## Dataset content:
_ _ _

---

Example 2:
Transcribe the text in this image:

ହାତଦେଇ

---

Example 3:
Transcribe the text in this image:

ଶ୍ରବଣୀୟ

_ _ _

Please restate the records above with every "text" changed to "word" and everything else left the same.

---

Example 2:
Transcribe the word in this image:

ହାତଦେଇ

---

Example 3:
Transcribe the word in this image:

ଶ୍ରବଣୀୟ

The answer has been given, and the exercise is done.